All the matplotlib visualizations implemented so far in NDlib extends the abstract class nndlib.viz.mpl.DiffusionViz.DiffusionPlot.

class ndlib.viz.mpl.DiffusionViz.DiffusionPlot(model, trends)

Conversely, visualizations that use the bokeh library, should extend the abstract class nndlib.viz.bokeh.DiffusionViz.DiffusionPlot.

class ndlib.viz.bokeh.DiffusionViz.DiffusionPlot(model, trends)

Here is introduced the pattern for describing novel matplotlib based visualization, bokeh ones following the same rationale.

So far DiffusionPlot implements the visualization logic only for generic trend line plot built upon simulation iterations and model metadata.

Line Plot Definition

As convention a new visualization should be described in a python file named after it, e.g. a MyViz class should be implemented in a MyViz.py file.

DiffusionPlot.__init__(self, model, iteration)

Initialize self. See help(type(self)) for accurate signature.

In oder to effectively describe the visualization the __init__ function of ndlib.viz.bokeh.DiffusionViz.DiffusionPlot must be specified as follows:

from ndlib.viz.mpl.DiffusionViz import DiffusionPlot

class MyViz(DiffusionPlot):

        def __init__(self, model, trends):
                super(self.__class__, self).__init__(model, trends)
                self.ylabel = "#Nodes"
                self.title = "Diffusion Trend"

Data Preparation

Once described the plot metadata it is necessary to prepare the data to be visualized through the plot() method.

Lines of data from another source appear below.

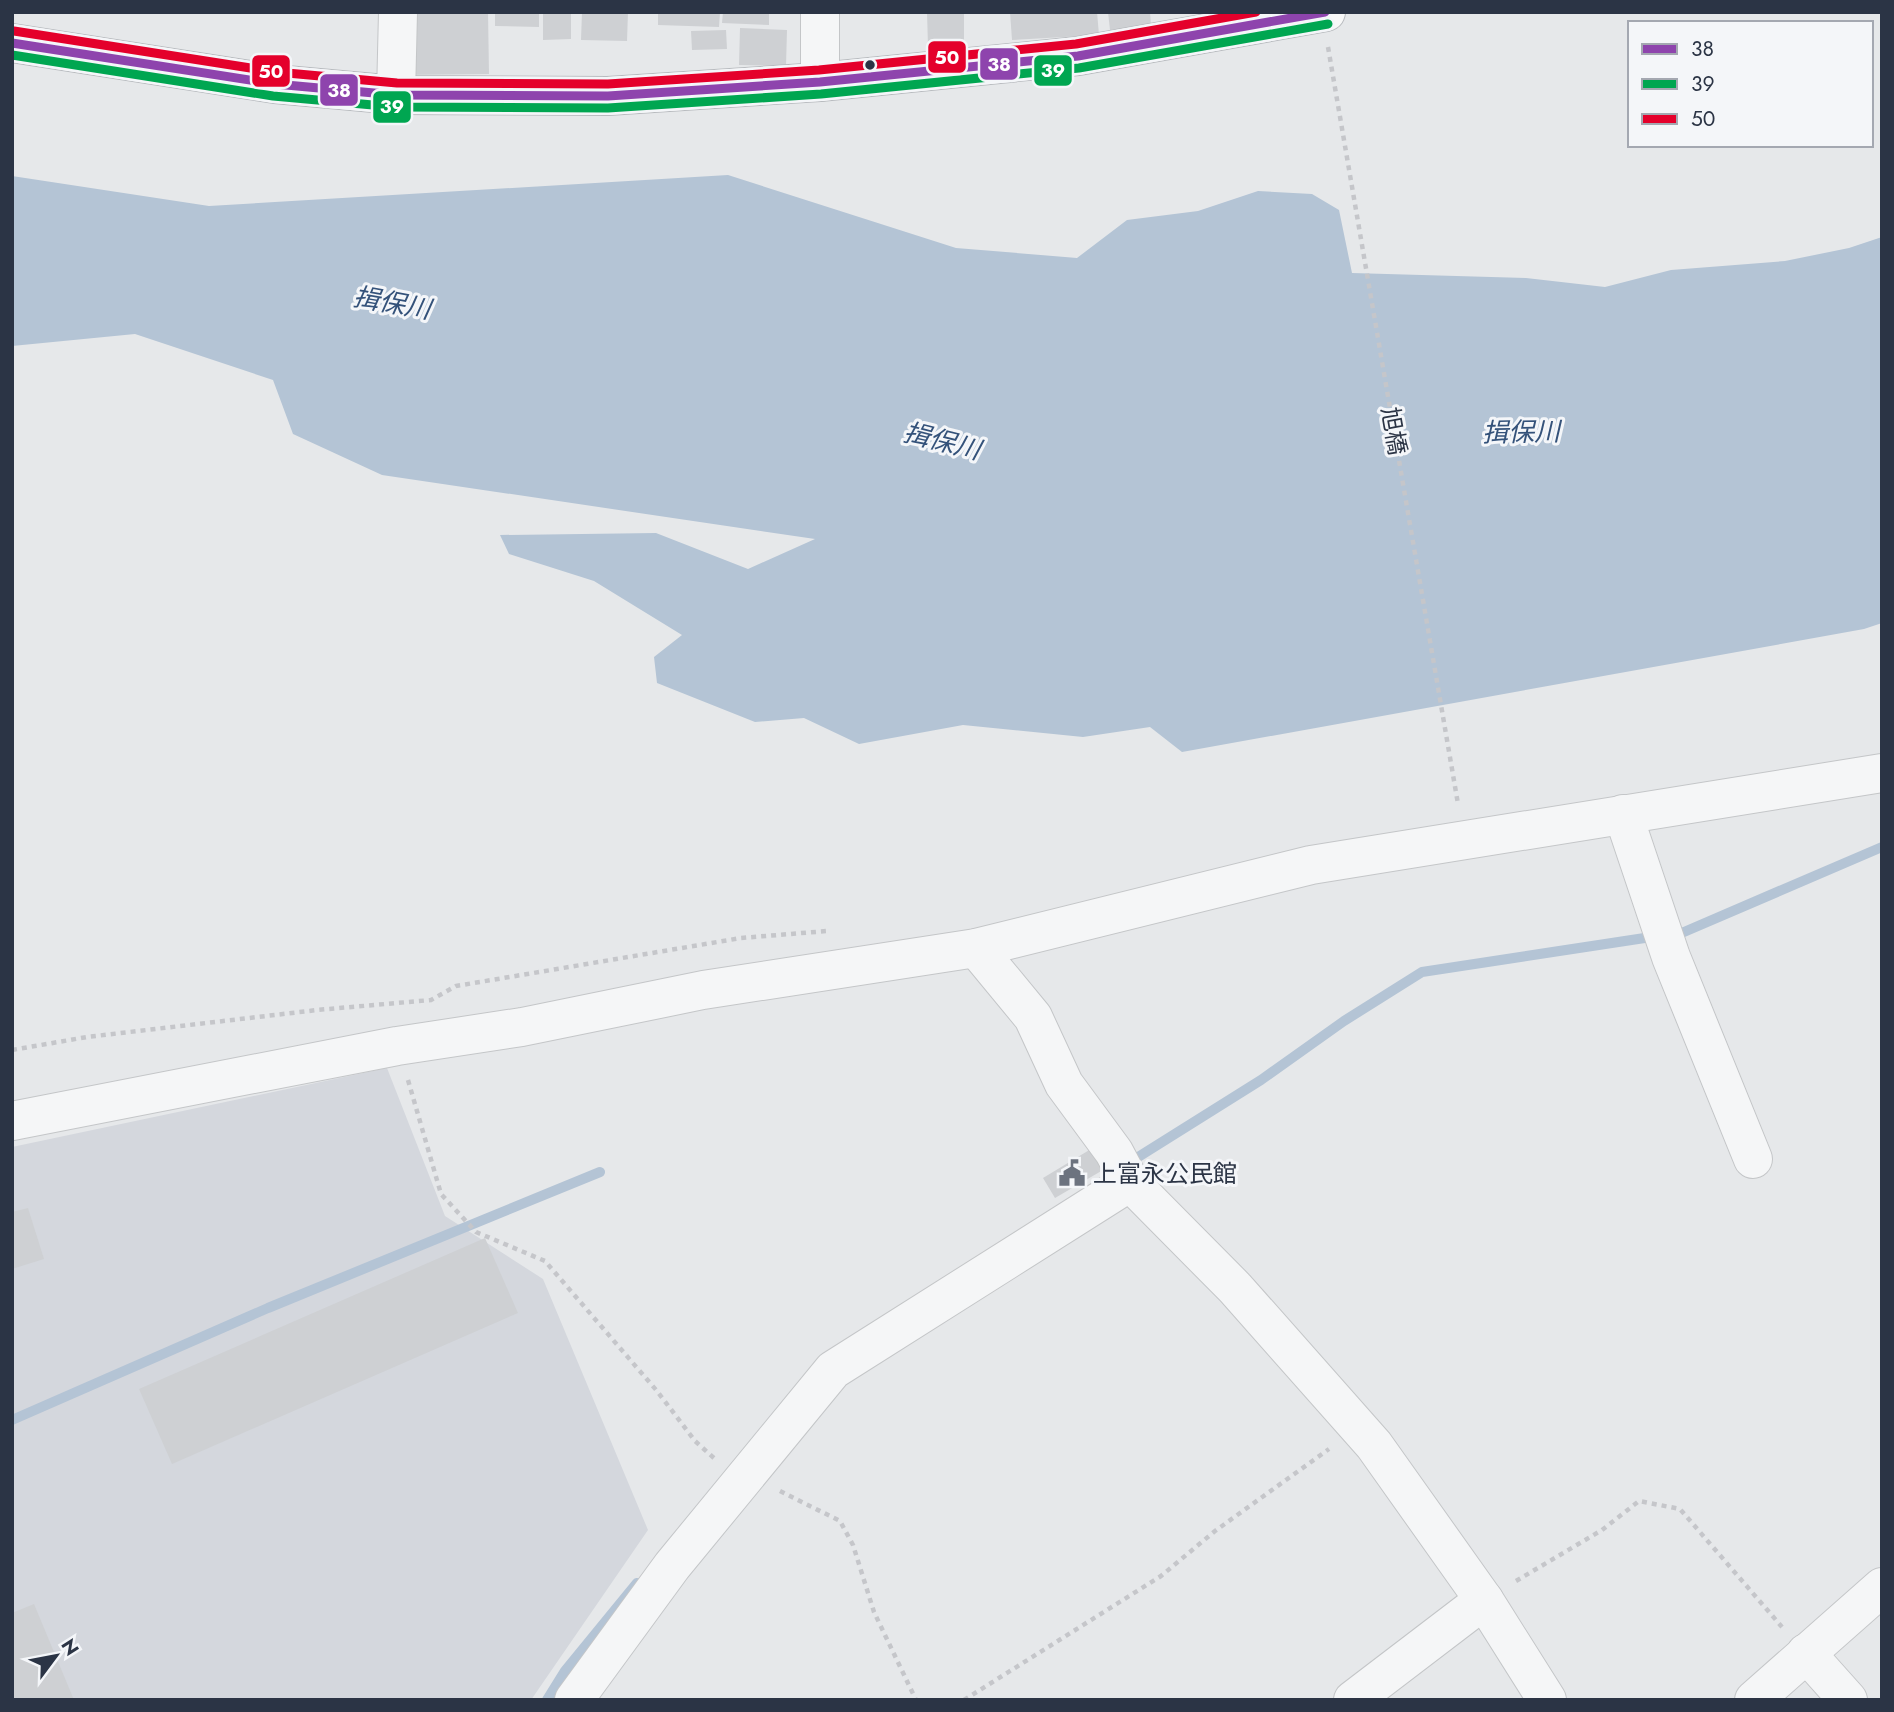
<svg xmlns="http://www.w3.org/2000/svg" width="1894" height="1712" font-family="Jost,'Noto Sans JP',sans-serif">
<style>
.built{fill:#d4d7dd}
.water{fill:#b4c4d5}
.lines{fill:none;stroke-linecap:round;stroke-linejoin:round}
.stream{stroke:#b4c4d5;stroke-width:10}
.building{fill:#ced0d3}
.minor-casing{stroke:#c4c6c8;stroke-width:40}
.highway-casing{stroke:#b8bbbf;stroke-width:40}
.path{stroke:#c5c6ca;stroke-width:4.5;stroke-dasharray:5 5;stroke-linecap:butt}
.minor{stroke:#f5f6f7;stroke-width:38}
.highway{stroke:#f8f8f8;stroke-width:38}
.bus-1-casing{stroke:#f4f6f9;stroke-width:14}
.bus-2-casing{stroke:#f4f6f9;stroke-width:14}
.bus-3-casing{stroke:#f4f6f9;stroke-width:14}
.bus-1{stroke:#8e44ad;stroke-width:9}
.bus-2{stroke:#00a651;stroke-width:9}
.bus-3{stroke:#e4002b;stroke-width:9}
.bus-dot{fill:#2b3445;stroke:#f4f6f9;stroke-width:2.5}
.labels{text-anchor:middle;dominant-baseline:central;stroke-width:6;stroke-linejoin:round;paint-order:stroke}
.street-label{font-size:24px;fill:#2b3445;stroke:#f4f6f9}
.poi-label{font-size:24px;fill:#2b3445;stroke:#f4f6f9;text-anchor:start}
.water-label{font-size:26px;font-style:italic;fill:#34527a;stroke:#f4f6f9}
.line-badge{stroke:#f4f6f9;stroke-width:2.5}
.badge-label{font-size:19px;text-anchor:middle;font-weight:bold;fill:#fff}
</style>
<rect width="100%" height="100%" fill="#e6e8ea"/>
<!-- built -->
<path class="built" d="M387,1068L445,1216L543,1279L648,1530L531,1700H12V1147Z"/>
<!-- water -->
<path class="water" d="M728,175L956,248L1077,258L1127,220L1198,211L1258,191L1312,194L1339,210L1352,273L1526,278L1605,287L1671,270L1785,261L1849,248L1882,237V623L1864,629L1182,752L1150,727L1083,737L963,725L859,744L804,718L755,722L657,683L654,657L682,635L594,581L509,554L500,535L656,533L748,569L815,539L382,475L293,434L273,380L135,334L12,346V176L209,206Z"/>
<g class="lines">
<!-- stream -->
<g class="stream">
<path d="M1127,1164L1261,1080L1344,1021L1422,972L1684,932L1882,847"/>
<path d="M12,1420L268,1308L600,1172"/>
<path d="M547,1700L565,1671L637,1583"/>
</g>
</g>
<!-- building -->
<g class="building">
<path d="M402,12H488L489,74L403,75Z"/>
<path d="M495,12H539V27L495,26Z"/>
<path d="M543,12H571V39L543,40Z"/>
<path d="M582,12H628L627,41L581,40Z"/>
<path d="M658,12H720L719,27L658,25Z"/>
<path d="M723,12H769V25L722,23Z"/>
<path d="M927,12H964V45L928,46Z"/>
<path d="M1010,12H1097L1099,35L1012,40Z"/>
<path d="M1108,12H1150L1151,26L1110,30Z"/>
<path d="M740,28L787,30L786,66L739,65Z"/>
<path d="M726,30L727,49L692,50L691,31Z"/>
<path d="M1091,1149L1103,1170L1055,1198L1043,1178Z"/>
<path d="M28,1208L44,1259L12,1269V1212Z"/>
<path d="M485,1238L518,1313L172,1464L139,1389Z"/>
<path d="M34,1604L74,1700H12V1613Z"/>
</g>
<g class="lines">
<defs>
<g id="minor">
<path d="M820,82V12"/>
<path d="M396,95L398,12"/>
<path d="M1623,814L1671,957L1753,1159"/>
<path d="M976,948L1033,1017L1064,1084L1114,1152L1130,1182L1235,1288L1374,1445L1484,1600L1547,1700"/>
<path d="M12,1121L397,1046L522,1027L703,990L976,948L1311,865L1882,773"/>
<path d="M1806,1653L1848,1700"/>
<path d="M574,1700L672,1566L833,1370L1130,1182"/>
<path d="M1353,1700L1484,1600"/>
<path d="M1754,1700L1882,1587"/>
</g>
<path id="highway" d="M12,43L275,84L396,95L608,96L820,82L1078,56L1326,12"/>
</defs>
<!-- minor casing -->
<use href="#minor" class="minor-casing"/>
<!-- highway casing -->
<use href="#highway" class="highway-casing"/>
<!-- path -->
<g class="path">
<path d="M1328,47L1458,804"/>
<path d="M12,1050L87,1037L317,1010L431,1000L456,986L741,938L827,931"/>
<path d="M408,1080L441,1194L476,1232L545,1261L657,1391L695,1441L715,1459"/>
<path d="M780,1491L840,1521L853,1545L874,1612L916,1700"/>
<path d="M1516,1581L1602,1530L1639,1501L1680,1509L1782,1627"/>
<path d="M964,1700L1161,1576L1215,1531L1329,1449"/>
</g>
<!-- minor -->
<use href="#minor" class="minor"/>
<!-- highway -->
<use href="#highway" class="highway"/>
<defs>
<path id="bus-1" d="M12,43L275,84L396,95L608,96L820,82L1078,56L1325,12"/>
<path id="bus-2" d="M12,55L273,96L395,107L608,108L821,94L1079,68L1328,24"/>
<path id="bus-3" d="M14,31L276,72L397,83L608,84L819,70L1076,44L1256,12"/>
</defs>
<!-- bus-1 casing -->
<use href="#bus-1" class="bus-1-casing"/>
<!-- bus-2 casing -->
<use href="#bus-2" class="bus-2-casing"/>
<!-- bus-3 casing -->
<use href="#bus-3" class="bus-3-casing"/>
<!-- bus-1 -->
<use href="#bus-1" class="bus-1"/>
<!-- bus-2 -->
<use href="#bus-2" class="bus-2"/>
<!-- bus-3 -->
<use href="#bus-3" class="bus-3"/>
</g>
<!-- icons -->
<defs>
<symbol id="civic-bare" viewBox="-9 -9 18 18"><path d="M-.6-6.5H3V-4.5H.6V-3L4-1V1h2V6H-6V1h2V-1L-.6-3ZM-1.2 2.5V6h2.4V2.5Z" fill="#6c737f" stroke="#f4f6f9" stroke-width="2.5" paint-order="stroke"/></symbol>
</defs>
<g fill-rule="evenodd">
<use href="#civic-bare" x="1053" y="1154" width="38" height="38"/>
</g>
<!-- markers -->
<circle class="bus-dot" cx="870" cy="65" r="6"/>
<g class="labels">
<!-- street labels -->
<g class="street-label">
<text transform="translate(1394 431) rotate(80)">旭橋</text>
</g>
<!-- poi labels -->
<g class="poi-label">
<text x="1093" y="1173">上富永公民館</text>
</g>
<!-- water labels -->
<g class="water-label">
<text transform="translate(392 303) rotate(10)">揖保川</text>
<text transform="translate(1521 432) rotate(-1)">揖保川</text>
<text transform="translate(942 441) rotate(14)">揖保川</text>
</g>
</g>
<g class="line-badge">
<rect x="927" y="40" width="40" height="34" rx="7" fill="#e4002b"/>
<rect x="979" y="47" width="40" height="34" rx="7" fill="#8e44ad"/>
<rect x="1033" y="54" width="40" height="33" rx="7" fill="#00a651"/>
<rect x="251" y="54" width="40" height="34" rx="7" fill="#e4002b"/>
<rect x="319" y="73" width="40" height="34" rx="7" fill="#8e44ad"/>
<rect x="372" y="90" width="40" height="34" rx="7" fill="#00a651"/>
</g>
<g class="badge-label">
<text x="947" y="64">50</text>
<text x="999" y="71">38</text>
<text x="1053" y="77">39</text>
<text x="271" y="78">50</text>
<text x="339" y="97">38</text>
<text x="392" y="113">39</text>
</g>
<!-- border -->
<rect width="1894" height="1712" fill="none" stroke="#2b3445" stroke-width="28"/>
<!-- legend -->
<rect x="1628" y="21" width="245" height="126" fill="#f4f6f9" stroke="#a4a8b1" stroke-width="2"/>
<rect x="1642" y="44" width="35" height="10" fill="#8e44ad" stroke="#a4a8b1" stroke-width="2"/>
<text x="1691" y="56" font-size="21" fill="#2b3445">38</text>
<rect x="1642" y="79" width="35" height="10" fill="#00a651" stroke="#a4a8b1" stroke-width="2"/>
<text x="1691" y="91" font-size="21" fill="#2b3445">39</text>
<rect x="1642" y="114" width="35" height="10" fill="#e4002b" stroke="#a4a8b1" stroke-width="2"/>
<text x="1691" y="126" font-size="21" fill="#2b3445">50</text>
<!-- north arrow -->
<g transform="translate(56 1656) rotate(58)" stroke="#f4f6f9" stroke-width="5" paint-order="stroke">
<path d="M0-5L12 26L0 18L-12 26Z" fill="#2b3445"/>
<text y="-10" font-size="19" font-weight="bold" text-anchor="middle" fill="#2b3445">N</text>
</g>
</svg>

To do so, the iteration_series(percentile) method of the base class has to be overridden in MyViz.

DiffusionPlot.iteration_series(self, percentile)

Prepare the data to be visualized

Parameters:percentile – The percentile for the trend variance area
Returns:a dictionary where iteration ids are keys and the associated values are the computed measures

Such method can access the trend data, as returned by ndlib.models.DiffusionModel.DiffusionModel.build_trends(self, iterations) in self.iterations.